- _Exercise goal_:
Print the text of every item below word for word. Leave the pictures out of your answer.

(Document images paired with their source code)
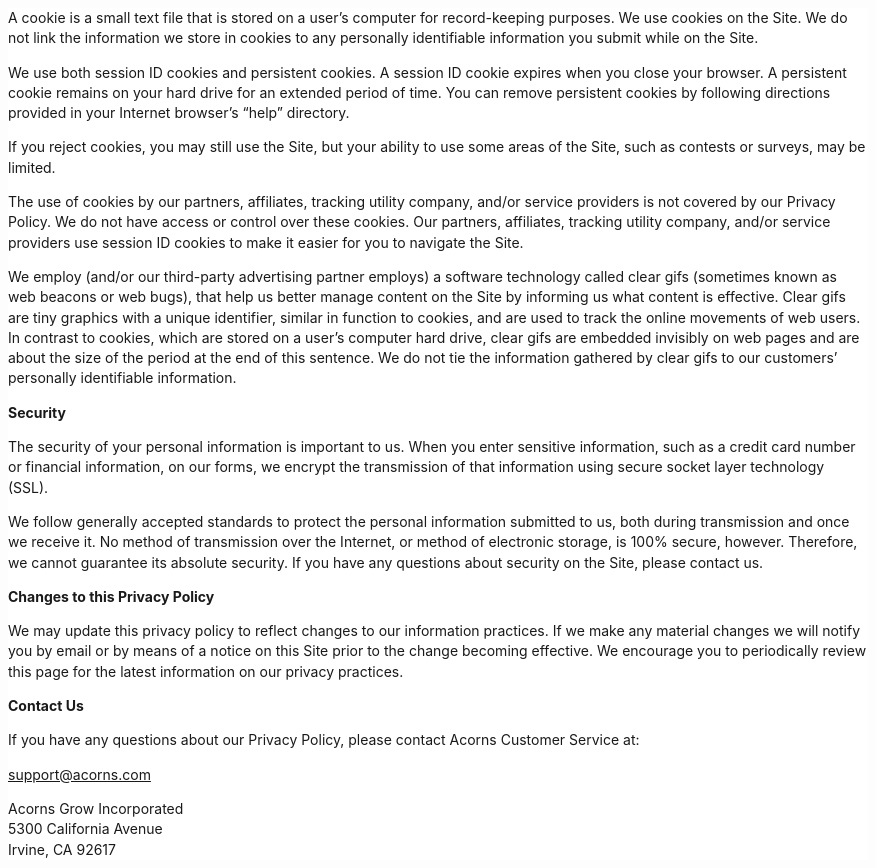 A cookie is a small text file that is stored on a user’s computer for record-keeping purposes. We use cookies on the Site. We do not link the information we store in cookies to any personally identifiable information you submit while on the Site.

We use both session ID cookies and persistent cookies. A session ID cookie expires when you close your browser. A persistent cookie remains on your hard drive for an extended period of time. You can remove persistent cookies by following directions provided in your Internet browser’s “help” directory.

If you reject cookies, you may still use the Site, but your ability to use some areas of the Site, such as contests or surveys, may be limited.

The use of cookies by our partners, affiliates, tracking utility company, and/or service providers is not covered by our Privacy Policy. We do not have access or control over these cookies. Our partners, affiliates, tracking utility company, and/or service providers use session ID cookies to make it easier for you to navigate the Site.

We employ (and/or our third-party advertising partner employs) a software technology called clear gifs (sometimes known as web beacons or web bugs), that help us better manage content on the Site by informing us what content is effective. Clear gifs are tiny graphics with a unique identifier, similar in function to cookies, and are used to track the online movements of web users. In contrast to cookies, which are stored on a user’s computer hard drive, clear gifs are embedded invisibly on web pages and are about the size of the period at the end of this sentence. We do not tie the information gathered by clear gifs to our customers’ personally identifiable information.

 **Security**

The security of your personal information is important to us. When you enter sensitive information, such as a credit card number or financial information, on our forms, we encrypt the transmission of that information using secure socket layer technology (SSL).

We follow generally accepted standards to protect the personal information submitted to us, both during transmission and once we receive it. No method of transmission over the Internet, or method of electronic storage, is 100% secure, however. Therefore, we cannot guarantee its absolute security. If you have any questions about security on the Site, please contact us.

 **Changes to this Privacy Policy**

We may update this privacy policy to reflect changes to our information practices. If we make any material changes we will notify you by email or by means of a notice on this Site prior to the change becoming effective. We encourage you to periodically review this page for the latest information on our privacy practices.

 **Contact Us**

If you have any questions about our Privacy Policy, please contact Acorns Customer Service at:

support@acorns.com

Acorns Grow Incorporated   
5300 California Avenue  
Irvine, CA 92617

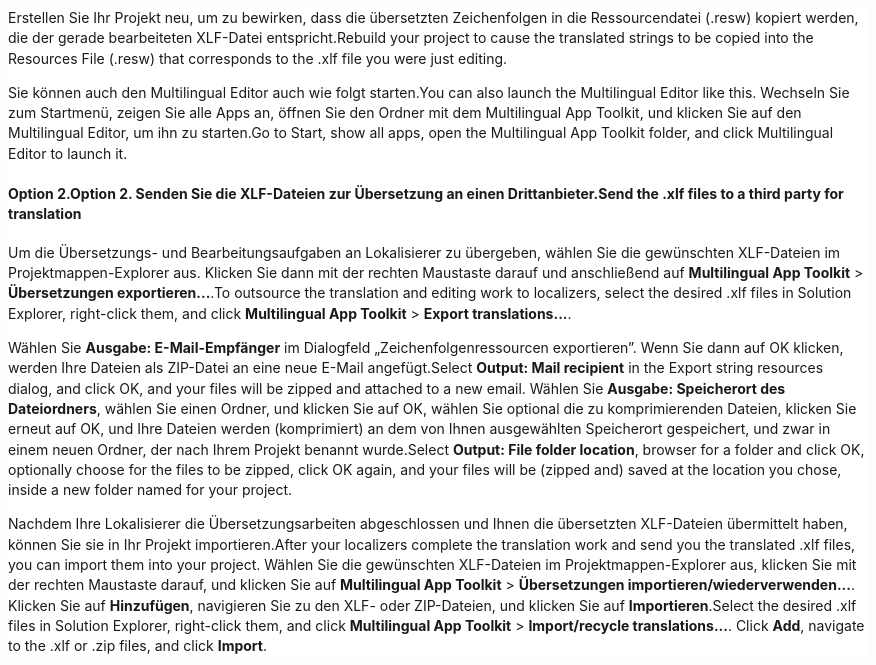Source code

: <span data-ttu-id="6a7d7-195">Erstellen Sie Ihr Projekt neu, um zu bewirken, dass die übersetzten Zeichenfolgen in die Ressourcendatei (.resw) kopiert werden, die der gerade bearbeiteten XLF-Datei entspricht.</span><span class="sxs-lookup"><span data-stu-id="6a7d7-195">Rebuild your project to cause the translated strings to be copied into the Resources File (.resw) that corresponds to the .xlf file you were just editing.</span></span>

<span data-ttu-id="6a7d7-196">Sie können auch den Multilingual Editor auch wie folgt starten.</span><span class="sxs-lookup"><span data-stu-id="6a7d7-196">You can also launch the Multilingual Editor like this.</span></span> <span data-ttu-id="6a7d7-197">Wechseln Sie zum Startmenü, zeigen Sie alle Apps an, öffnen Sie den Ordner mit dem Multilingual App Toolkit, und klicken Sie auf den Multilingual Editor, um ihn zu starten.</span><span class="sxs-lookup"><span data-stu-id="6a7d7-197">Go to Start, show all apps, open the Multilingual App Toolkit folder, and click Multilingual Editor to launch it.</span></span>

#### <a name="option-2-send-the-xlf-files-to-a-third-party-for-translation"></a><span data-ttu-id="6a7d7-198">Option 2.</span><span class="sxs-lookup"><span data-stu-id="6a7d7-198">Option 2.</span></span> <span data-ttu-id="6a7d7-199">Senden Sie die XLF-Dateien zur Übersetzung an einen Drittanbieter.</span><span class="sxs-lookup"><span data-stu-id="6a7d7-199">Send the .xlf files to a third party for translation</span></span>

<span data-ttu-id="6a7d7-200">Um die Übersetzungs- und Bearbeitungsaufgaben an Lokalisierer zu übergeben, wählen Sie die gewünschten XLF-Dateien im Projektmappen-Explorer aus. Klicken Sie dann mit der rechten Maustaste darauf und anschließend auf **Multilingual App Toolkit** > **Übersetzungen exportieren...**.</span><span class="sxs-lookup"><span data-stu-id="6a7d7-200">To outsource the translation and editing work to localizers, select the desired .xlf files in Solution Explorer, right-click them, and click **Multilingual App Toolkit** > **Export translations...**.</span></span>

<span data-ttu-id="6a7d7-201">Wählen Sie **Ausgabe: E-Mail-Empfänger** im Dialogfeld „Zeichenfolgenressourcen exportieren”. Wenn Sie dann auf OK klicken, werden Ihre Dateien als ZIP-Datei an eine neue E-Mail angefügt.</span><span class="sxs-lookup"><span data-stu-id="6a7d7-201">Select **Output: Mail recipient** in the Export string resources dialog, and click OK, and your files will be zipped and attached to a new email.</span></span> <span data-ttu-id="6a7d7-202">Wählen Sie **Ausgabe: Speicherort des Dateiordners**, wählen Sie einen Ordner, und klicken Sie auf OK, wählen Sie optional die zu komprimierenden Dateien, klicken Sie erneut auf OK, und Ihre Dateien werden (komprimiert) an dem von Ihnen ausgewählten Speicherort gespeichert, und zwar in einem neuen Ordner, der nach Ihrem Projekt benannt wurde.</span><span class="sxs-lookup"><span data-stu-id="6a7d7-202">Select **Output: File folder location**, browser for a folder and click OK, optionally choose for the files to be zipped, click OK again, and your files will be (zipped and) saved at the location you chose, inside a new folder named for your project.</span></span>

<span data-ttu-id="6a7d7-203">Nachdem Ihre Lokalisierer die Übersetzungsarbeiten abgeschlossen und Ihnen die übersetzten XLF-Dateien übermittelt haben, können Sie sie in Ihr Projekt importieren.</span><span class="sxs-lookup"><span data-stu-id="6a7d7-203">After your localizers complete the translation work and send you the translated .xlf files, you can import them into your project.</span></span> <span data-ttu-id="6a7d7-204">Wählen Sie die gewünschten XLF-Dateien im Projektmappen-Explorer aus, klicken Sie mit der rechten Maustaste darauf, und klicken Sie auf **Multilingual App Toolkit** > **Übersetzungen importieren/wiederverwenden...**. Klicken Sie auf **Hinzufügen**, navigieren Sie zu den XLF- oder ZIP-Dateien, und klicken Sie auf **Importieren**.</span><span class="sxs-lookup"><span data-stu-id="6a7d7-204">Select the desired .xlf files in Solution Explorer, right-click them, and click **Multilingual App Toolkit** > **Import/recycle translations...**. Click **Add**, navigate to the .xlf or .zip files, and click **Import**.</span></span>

- _Result of the exercise_:
 A cookie is a small text file that is stored on a user’s computer for record-keeping purposes. We use cookies on the Site. We do not link the information we store in cookies to any personally identifiable information you submit while on the Site.

We use both session ID cookies and persistent cookies. A session ID cookie expires when you close your browser. A persistent cookie remains on your hard drive for an extended period of time. You can remove persistent cookies by following directions provided in your Internet browser’s “help” directory.

If you reject cookies, you may still use the Site, but your ability to use some areas of the Site, such as contests or surveys, may be limited.

The use of cookies by our partners, affiliates, tracking utility company, and/or service providers is not covered by our Privacy Policy. We do not have access or control over these cookies. Our partners, affiliates, tracking utility company, and/or service providers use session ID cookies to make it easier for you to navigate the Site.

We employ (and/or our third-party advertising partner employs) a software technology called clear gifs (sometimes known as web beacons or web bugs), that help us better manage content on the Site by informing us what content is effective. Clear gifs are tiny graphics with a unique identifier, similar in function to cookies, and are used to track the online movements of web users. In contrast to cookies, which are stored on a user’s computer hard drive, clear gifs are embedded invisibly on web pages and are about the size of the period at the end of this sentence. We do not tie the information gathered by clear gifs to our customers’ personally identifiable information.

 **Security**

The security of your personal information is important to us. When you enter sensitive information, such as a credit card number or financial information, on our forms, we encrypt the transmission of that information using secure socket layer technology (SSL).

We follow generally accepted standards to protect the personal information submitted to us, both during transmission and once we receive it. No method of transmission over the Internet, or method of electronic storage, is 100% secure, however. Therefore, we cannot guarantee its absolute security. If you have any questions about security on the Site, please contact us.

 **Changes to this Privacy Policy**

We may update this privacy policy to reflect changes to our information practices. If we make any material changes we will notify you by email or by means of a notice on this Site prior to the change becoming effective. We encourage you to periodically review this page for the latest information on our privacy practices.

 **Contact Us**

If you have any questions about our Privacy Policy, please contact Acorns Customer Service at:

support@acorns.com

Acorns Grow Incorporated   
5300 California Avenue  
Irvine, CA 92617

Source code

: <span data-ttu-id="6a7d7-195">Erstellen Sie Ihr Projekt neu, um zu bewirken, dass die übersetzten Zeichenfolgen in die Ressourcendatei (.resw) kopiert werden, die der gerade bearbeiteten XLF-Datei entspricht.</span><span class="sxs-lookup"><span data-stu-id="6a7d7-195">Rebuild your project to cause the translated strings to be copied into the Resources File (.resw) that corresponds to the .xlf file you were just editing.</span></span>

<span data-ttu-id="6a7d7-196">Sie können auch den Multilingual Editor auch wie folgt starten.</span><span class="sxs-lookup"><span data-stu-id="6a7d7-196">You can also launch the Multilingual Editor like this.</span></span> <span data-ttu-id="6a7d7-197">Wechseln Sie zum Startmenü, zeigen Sie alle Apps an, öffnen Sie den Ordner mit dem Multilingual App Toolkit, und klicken Sie auf den Multilingual Editor, um ihn zu starten.</span><span class="sxs-lookup"><span data-stu-id="6a7d7-197">Go to Start, show all apps, open the Multilingual App Toolkit folder, and click Multilingual Editor to launch it.</span></span>

#### <a name="option-2-send-the-xlf-files-to-a-third-party-for-translation"></a><span data-ttu-id="6a7d7-198">Option 2.</span><span class="sxs-lookup"><span data-stu-id="6a7d7-198">Option 2.</span></span> <span data-ttu-id="6a7d7-199">Senden Sie die XLF-Dateien zur Übersetzung an einen Drittanbieter.</span><span class="sxs-lookup"><span data-stu-id="6a7d7-199">Send the .xlf files to a third party for translation</span></span>

<span data-ttu-id="6a7d7-200">Um die Übersetzungs- und Bearbeitungsaufgaben an Lokalisierer zu übergeben, wählen Sie die gewünschten XLF-Dateien im Projektmappen-Explorer aus. Klicken Sie dann mit der rechten Maustaste darauf und anschließend auf **Multilingual App Toolkit** > **Übersetzungen exportieren...**.</span><span class="sxs-lookup"><span data-stu-id="6a7d7-200">To outsource the translation and editing work to localizers, select the desired .xlf files in Solution Explorer, right-click them, and click **Multilingual App Toolkit** > **Export translations...**.</span></span>

<span data-ttu-id="6a7d7-201">Wählen Sie **Ausgabe: E-Mail-Empfänger** im Dialogfeld „Zeichenfolgenressourcen exportieren”. Wenn Sie dann auf OK klicken, werden Ihre Dateien als ZIP-Datei an eine neue E-Mail angefügt.</span><span class="sxs-lookup"><span data-stu-id="6a7d7-201">Select **Output: Mail recipient** in the Export string resources dialog, and click OK, and your files will be zipped and attached to a new email.</span></span> <span data-ttu-id="6a7d7-202">Wählen Sie **Ausgabe: Speicherort des Dateiordners**, wählen Sie einen Ordner, und klicken Sie auf OK, wählen Sie optional die zu komprimierenden Dateien, klicken Sie erneut auf OK, und Ihre Dateien werden (komprimiert) an dem von Ihnen ausgewählten Speicherort gespeichert, und zwar in einem neuen Ordner, der nach Ihrem Projekt benannt wurde.</span><span class="sxs-lookup"><span data-stu-id="6a7d7-202">Select **Output: File folder location**, browser for a folder and click OK, optionally choose for the files to be zipped, click OK again, and your files will be (zipped and) saved at the location you chose, inside a new folder named for your project.</span></span>

<span data-ttu-id="6a7d7-203">Nachdem Ihre Lokalisierer die Übersetzungsarbeiten abgeschlossen und Ihnen die übersetzten XLF-Dateien übermittelt haben, können Sie sie in Ihr Projekt importieren.</span><span class="sxs-lookup"><span data-stu-id="6a7d7-203">After your localizers complete the translation work and send you the translated .xlf files, you can import them into your project.</span></span> <span data-ttu-id="6a7d7-204">Wählen Sie die gewünschten XLF-Dateien im Projektmappen-Explorer aus, klicken Sie mit der rechten Maustaste darauf, und klicken Sie auf **Multilingual App Toolkit** > **Übersetzungen importieren/wiederverwenden...**. Klicken Sie auf **Hinzufügen**, navigieren Sie zu den XLF- oder ZIP-Dateien, und klicken Sie auf **Importieren**.</span><span class="sxs-lookup"><span data-stu-id="6a7d7-204">Select the desired .xlf files in Solution Explorer, right-click them, and click **Multilingual App Toolkit** > **Import/recycle translations...**. Click **Add**, navigate to the .xlf or .zip files, and click **Import**.</span></span>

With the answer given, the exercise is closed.